“El príncipe de este mundo está condenado”, dice el Evangelio de hoy (Jn 16, 5-11). Se refiere al diablo: está condenado, ¡pero no está muerto! Podemos decir que está moribundo y derrotado, pero no es fácil darse cuenta, porque el diablo es un seductor, sabe qué palabras usar, ¡y a nosotros nos gusta ser seducidos! Tiene esa capacidad de seducir. Por eso, es tan difícil entender que esté derrotado, porque se presenta con gran poder, te promete tantas cosas, te lleva regalos –bonitos y bien envueltos: “¡Qué bonito!”–, pero no sabes lo que hay dentro. “Ya, pero el envoltorio es muy bonito”. Nos seduce con el paquete sin dejarnos ver lo que hay dentro. Sabe presentar a nuestra vanidad, a nuestra curiosidad, sus propuestas.

Los cazadores dicen que no te acerques al cocodrilo que se está muriendo porque, con un golpe de cola, te puede matar. Pues así el diablo, que es peligrosísimo: se presenta con todo su poder, pero sus propuestas son todas mentiras, y nosotros, que parecemos tontos, nos las creemos. El diablo es el gran mentiroso, el padre de la mentira. Sabe hablar bien, es capaz hasta de cantar para engañarnos. Es un derrotado, pero se mueve como un vencedor. Su luz es brillante como los fuegos artificiales, pero no dura, se apaga, mientras que la del Señor es mansa pero permanente.

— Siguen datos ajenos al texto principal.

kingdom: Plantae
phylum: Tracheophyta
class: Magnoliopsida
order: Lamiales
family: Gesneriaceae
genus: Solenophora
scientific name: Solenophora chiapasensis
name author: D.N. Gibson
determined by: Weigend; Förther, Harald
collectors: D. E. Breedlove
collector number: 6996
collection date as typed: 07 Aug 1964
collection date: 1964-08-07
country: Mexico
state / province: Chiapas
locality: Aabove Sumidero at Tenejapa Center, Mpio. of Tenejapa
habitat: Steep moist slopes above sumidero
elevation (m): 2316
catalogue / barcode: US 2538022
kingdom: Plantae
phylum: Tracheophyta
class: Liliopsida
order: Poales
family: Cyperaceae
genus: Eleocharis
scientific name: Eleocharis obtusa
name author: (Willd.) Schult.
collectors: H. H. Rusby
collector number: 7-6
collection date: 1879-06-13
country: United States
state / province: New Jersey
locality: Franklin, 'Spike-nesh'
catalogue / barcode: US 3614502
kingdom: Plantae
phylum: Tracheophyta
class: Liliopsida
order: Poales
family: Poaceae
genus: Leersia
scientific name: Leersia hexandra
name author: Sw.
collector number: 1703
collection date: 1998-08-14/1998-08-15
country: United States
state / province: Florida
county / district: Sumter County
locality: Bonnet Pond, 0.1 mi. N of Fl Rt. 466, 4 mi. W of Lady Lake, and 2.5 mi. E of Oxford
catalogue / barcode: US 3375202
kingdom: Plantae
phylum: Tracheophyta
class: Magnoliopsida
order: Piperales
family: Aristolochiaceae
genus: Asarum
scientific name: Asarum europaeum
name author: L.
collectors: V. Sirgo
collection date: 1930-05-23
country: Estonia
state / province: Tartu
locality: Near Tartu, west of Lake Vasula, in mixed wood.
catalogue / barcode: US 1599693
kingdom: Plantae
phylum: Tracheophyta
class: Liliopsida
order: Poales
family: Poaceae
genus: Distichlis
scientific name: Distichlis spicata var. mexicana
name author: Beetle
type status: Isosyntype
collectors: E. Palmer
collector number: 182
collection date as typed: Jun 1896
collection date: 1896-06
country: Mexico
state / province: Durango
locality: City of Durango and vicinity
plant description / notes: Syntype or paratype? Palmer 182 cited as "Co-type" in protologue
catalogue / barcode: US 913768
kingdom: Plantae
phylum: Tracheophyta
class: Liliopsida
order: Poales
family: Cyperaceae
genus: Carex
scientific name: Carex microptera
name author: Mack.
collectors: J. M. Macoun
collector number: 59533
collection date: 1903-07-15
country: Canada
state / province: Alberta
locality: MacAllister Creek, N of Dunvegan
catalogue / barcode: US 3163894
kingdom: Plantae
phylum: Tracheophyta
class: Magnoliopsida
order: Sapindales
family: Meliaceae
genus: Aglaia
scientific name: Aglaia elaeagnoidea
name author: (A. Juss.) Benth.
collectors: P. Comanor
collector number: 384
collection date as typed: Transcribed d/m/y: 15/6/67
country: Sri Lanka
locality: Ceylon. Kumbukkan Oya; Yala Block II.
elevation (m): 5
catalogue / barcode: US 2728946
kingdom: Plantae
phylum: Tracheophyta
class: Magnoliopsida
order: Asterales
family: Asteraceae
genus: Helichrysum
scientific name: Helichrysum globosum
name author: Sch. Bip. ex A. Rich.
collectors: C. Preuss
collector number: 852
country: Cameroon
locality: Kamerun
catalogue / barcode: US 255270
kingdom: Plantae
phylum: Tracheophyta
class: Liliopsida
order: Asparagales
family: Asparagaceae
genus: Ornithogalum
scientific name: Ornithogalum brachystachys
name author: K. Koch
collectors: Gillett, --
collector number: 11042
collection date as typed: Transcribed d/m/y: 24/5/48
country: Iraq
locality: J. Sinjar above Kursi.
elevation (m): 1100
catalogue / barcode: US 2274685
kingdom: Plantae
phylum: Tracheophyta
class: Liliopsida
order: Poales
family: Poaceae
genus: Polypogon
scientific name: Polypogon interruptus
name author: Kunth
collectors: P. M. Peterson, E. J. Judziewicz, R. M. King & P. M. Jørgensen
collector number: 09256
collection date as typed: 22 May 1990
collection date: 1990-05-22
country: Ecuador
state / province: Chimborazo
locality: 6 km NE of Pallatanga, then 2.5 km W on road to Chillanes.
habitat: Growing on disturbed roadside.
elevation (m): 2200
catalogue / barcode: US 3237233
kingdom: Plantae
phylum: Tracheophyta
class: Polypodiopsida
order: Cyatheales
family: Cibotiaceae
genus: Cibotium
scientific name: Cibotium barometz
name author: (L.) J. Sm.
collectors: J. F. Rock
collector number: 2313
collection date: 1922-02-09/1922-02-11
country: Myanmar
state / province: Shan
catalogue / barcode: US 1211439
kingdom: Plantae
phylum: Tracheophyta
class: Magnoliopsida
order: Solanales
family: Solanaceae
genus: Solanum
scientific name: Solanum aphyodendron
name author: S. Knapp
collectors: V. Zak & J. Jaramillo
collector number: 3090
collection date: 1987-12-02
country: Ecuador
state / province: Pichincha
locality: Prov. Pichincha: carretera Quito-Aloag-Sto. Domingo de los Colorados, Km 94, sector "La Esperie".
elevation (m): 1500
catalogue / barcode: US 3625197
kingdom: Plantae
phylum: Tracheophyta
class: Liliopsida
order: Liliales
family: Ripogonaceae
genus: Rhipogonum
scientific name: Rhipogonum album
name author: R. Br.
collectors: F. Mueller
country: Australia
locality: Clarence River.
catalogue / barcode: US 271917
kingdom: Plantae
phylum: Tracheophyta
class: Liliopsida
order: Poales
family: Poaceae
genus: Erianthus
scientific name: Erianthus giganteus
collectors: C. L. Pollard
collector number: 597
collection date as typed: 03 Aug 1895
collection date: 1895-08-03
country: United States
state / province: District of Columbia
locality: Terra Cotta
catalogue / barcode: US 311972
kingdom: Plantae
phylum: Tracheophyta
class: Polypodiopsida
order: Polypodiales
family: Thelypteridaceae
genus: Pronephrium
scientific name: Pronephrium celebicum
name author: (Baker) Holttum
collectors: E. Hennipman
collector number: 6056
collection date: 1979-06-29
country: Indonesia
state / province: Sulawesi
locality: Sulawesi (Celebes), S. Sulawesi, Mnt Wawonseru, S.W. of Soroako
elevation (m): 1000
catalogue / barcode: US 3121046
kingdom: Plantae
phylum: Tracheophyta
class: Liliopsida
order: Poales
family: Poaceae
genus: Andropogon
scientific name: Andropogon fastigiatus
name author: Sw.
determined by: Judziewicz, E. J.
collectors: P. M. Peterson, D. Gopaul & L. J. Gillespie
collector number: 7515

El diablo nos seduce, sabe tocar nuestra vanidad, la curiosidad, y nosotros se lo compramos todo, es decir, caemos en la tentación. Es, pues, un derrotado peligroso. Debemos estar atentos al diablo, como dice Jesús, vigilando, rezando y ayunado. Así se vence la tentación. Por eso, es fundamental no acercarse a él porque, como decía un Padre de la Iglesia, es como un perro rabioso, encadenado, pero al que no se le puede hacer una caricia, porque muerde. Si yo sé que, espiritualmente, si me acerco a ese pensamiento, si me acerco a ese capricho, si voy a esa parte o a la otra, me estoy acercando al perro rabioso y encadenado, por favor, no lo hagas. “Tengo una gran herida” – “¿Quién te la ha hecho?” – “El perro” – “¿Pero estaba encadenado?” – “Sí, pero he ido a hacerle una caricia” – “¡Pues tú te lo has buscado!”. Es así: no acercarse nunca, aunque esté encadenado. Dejémoslo ahí encadenado.

También debemos estar atentos para no dialogar con el diablo, como hizo Eva: se creyó la gran teóloga, y cayó. Jesús no lo hizo: en el desierto, responde con la Palabra de Dios. Expulsa a los demonios, algunas veces les pregunta el nombre, pero no dialoga con ellos. Con el diablo no se dialoga, porque siempre nos gana, ya que es más inteligente que nosotros. Se disfraza de ángel de luz, pero es un ángel de sombras, un ángel de muerte. Es un condenado, está derrotado, está encadenado y a punto de morir, pero es capaz de hacer estragos. Por eso, hay que rezar, hacer penitencia, no acercarnos, ni dialogar con él.

Y al final, acudir a la madre, como los niños. Cuando los niños tienen miedo, van a su madre: “Mamá, mamá, tengo miedo”, cuando tienen pesadillas, van a su madre. Pues ir a la Virgen; Ella nos protege. Los Padres de la Iglesia, sobre todo los místicos rusos, dicen: “en tiempo de las turbaciones espirituales, refugiarse bajo el manto de la gran Madre de Dios”. Acudir a la Madre. Que Ella nos ayude en esa lucha contra el derrotado, contra el perro encadenado, para vencerlo.